LAHORE  -  The Punjab government on Thursday took over the control of headquarters of the banned outfit Jamaatud Dawa in Lahore and Muridke.

Heavy police contingents are deployed around the headquarters of Jamaatud Dawa and Falah-e-Insaniat in Lahore and Muridke, respectively. The district government has also appointed its own administrators to run the affair of the religious schools and mosques.

The move comes amid countrywide crackdown on the banned organizations. The crackdown is part of the National Action Plan (NAP) devised by the federal government to quell militancy following the deadliest terrorist attack on Army Public School in Peshawar in 2014.

Dozens of activists of the banned outfits including Jaish-e-Mohammad have been arrested from different parts of the country since Tuesday.  An official last night told The Nation that local people would be allowed to enter the mosque only for prayers. “The religious school (Lahore’s Jamia-al-Qadsia) is now under the control of the provincial government,” the official said, requesting his name not be mentioned.
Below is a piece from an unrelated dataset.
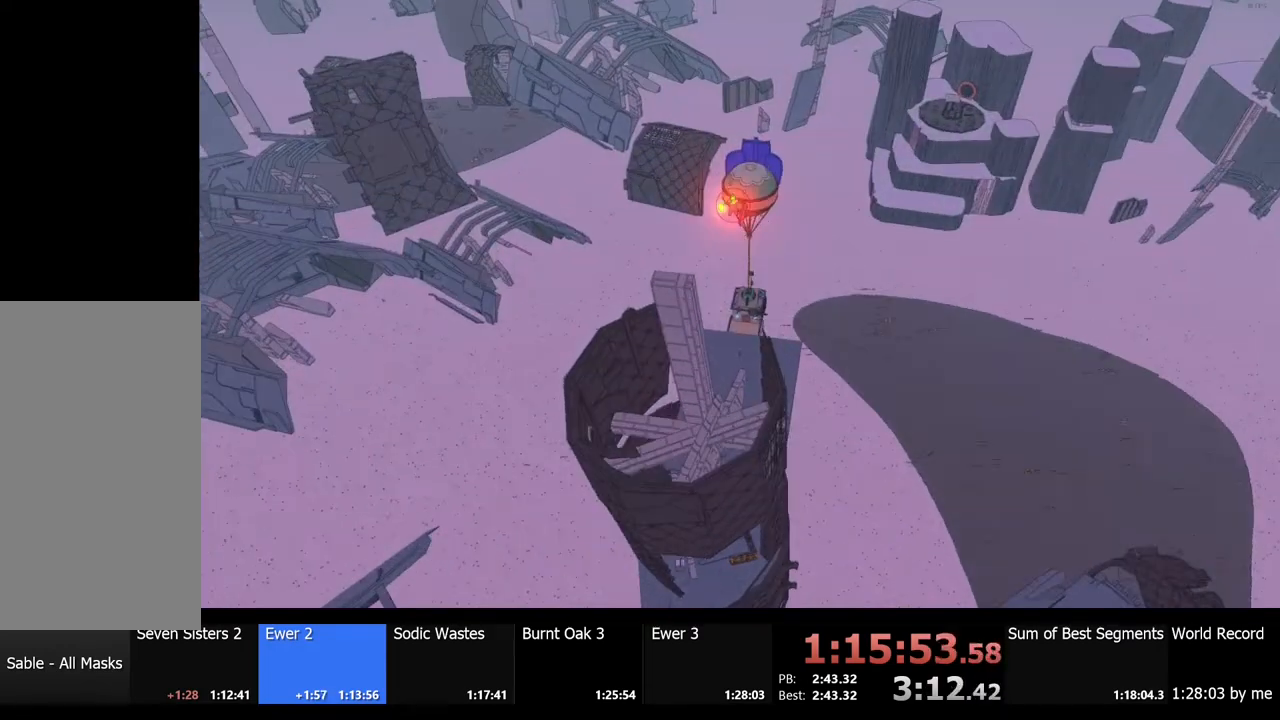
{"keys": ["s", "space"], "mouse": [], "events": [[367, "space", "up"], [500, "space", "down"]]}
He said the police had also taken over the JuD’s mosque and religious school in Muridke.

The official also confirmed that several leaders of the JuD were also arrested during the crackdown in Punjab. “The crackdown is ongoing but we cannot share the number of arrests at this stage,” he said.
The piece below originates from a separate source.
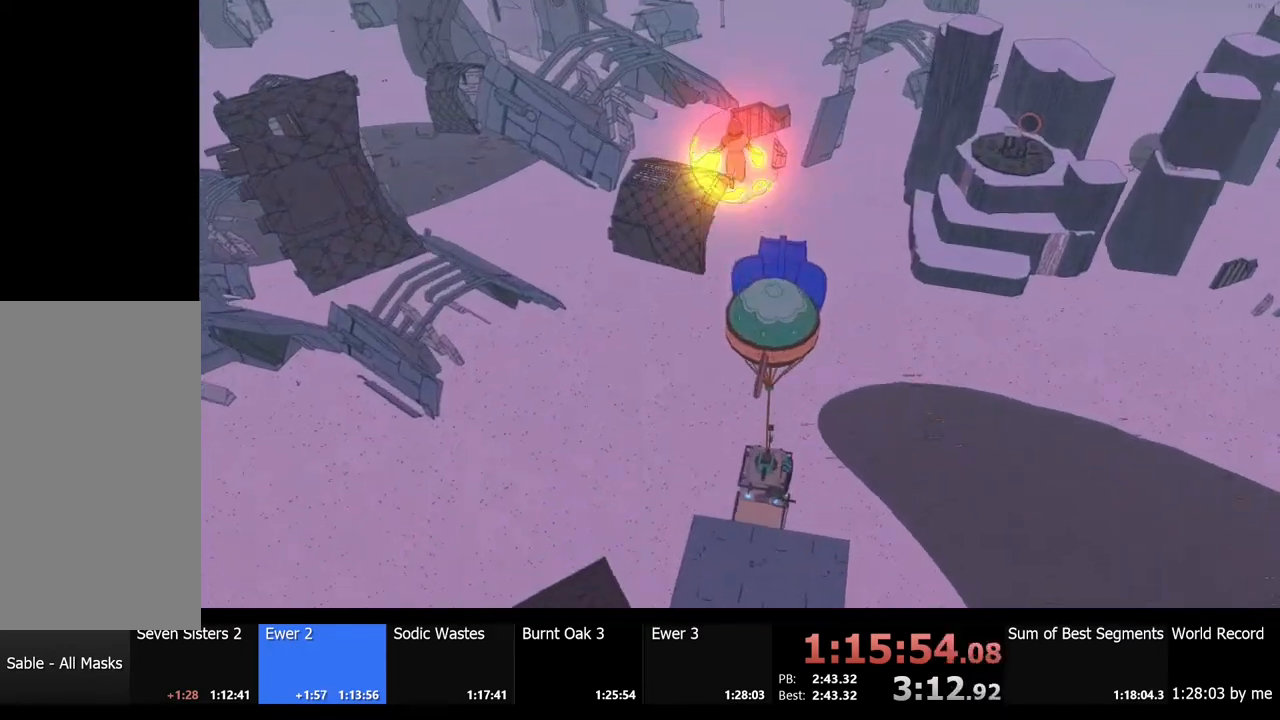
{"keys": ["a", "s", "space"], "mouse": [], "events": [[400, "a", "down"]]}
He also said that a large number of police personnel had been deployed to guard Jamia-al-Qadsia, the main headquarters of the banned outfit JuD, located near Chauburji roundabout. Presently, hundreds of children are enrolled at the religious schools run by Jamaatud Dawa in Lahore and Muridke.  On early Thursday, the United Nations rejected Jamaat-ud-Dawa chief Hafiz Saeed’s appeal to delist him as a banned terrorist.
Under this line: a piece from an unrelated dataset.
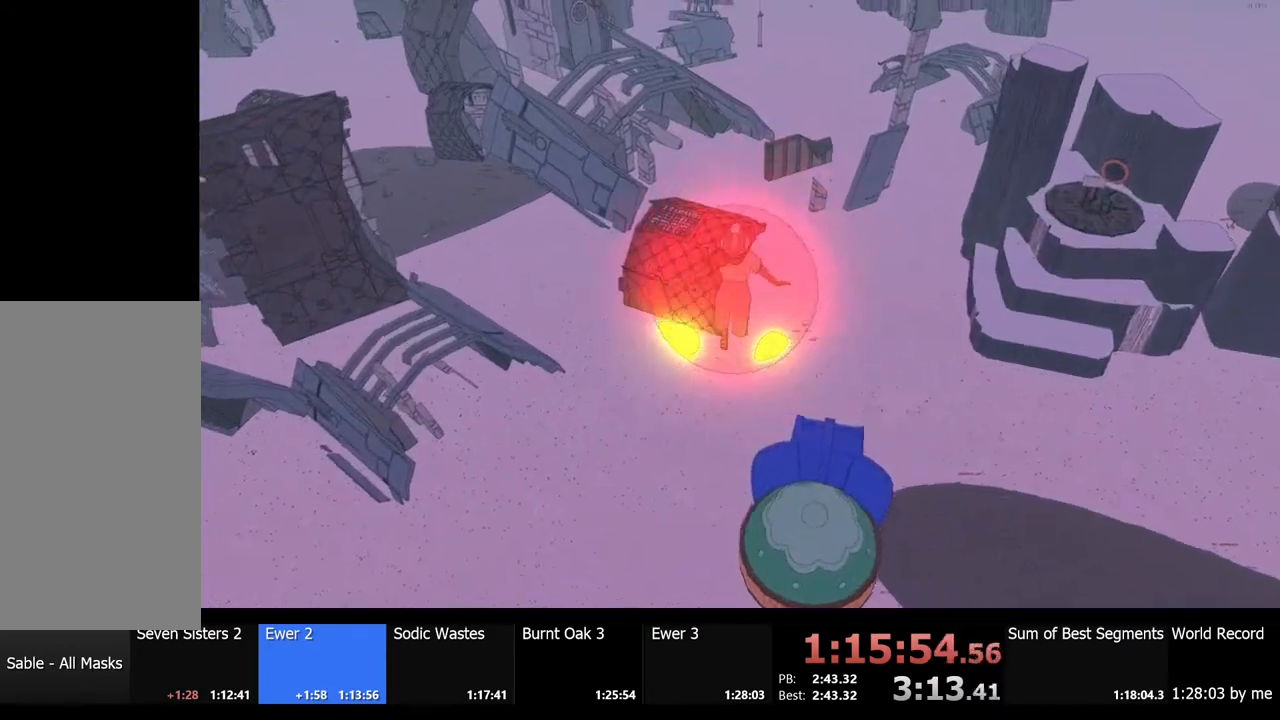
{"keys": ["a", "s", "space"], "mouse": [], "events": []}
It was not clear yet whether or not the government had taken into custody the JuD leaders including Hafiz Muhammad Saeed. In January 2017, JuD chief Hafiz Saeed and his four close aides were put under house arrest in Lahore. He was freed in November after spending 297 days in detention. Saeed was accused by the United States and India of masterminding Mumbai attacks in 2008.

A police officer when contacted said that police took control of the JuD headquarters on the orders of the provincial government. “We will take further action according to the orders of the government,” he said, when asked about the arrest of the JuD leaders.

The mosques owned by JuD and FIF in Islamabad have already been taken over by police.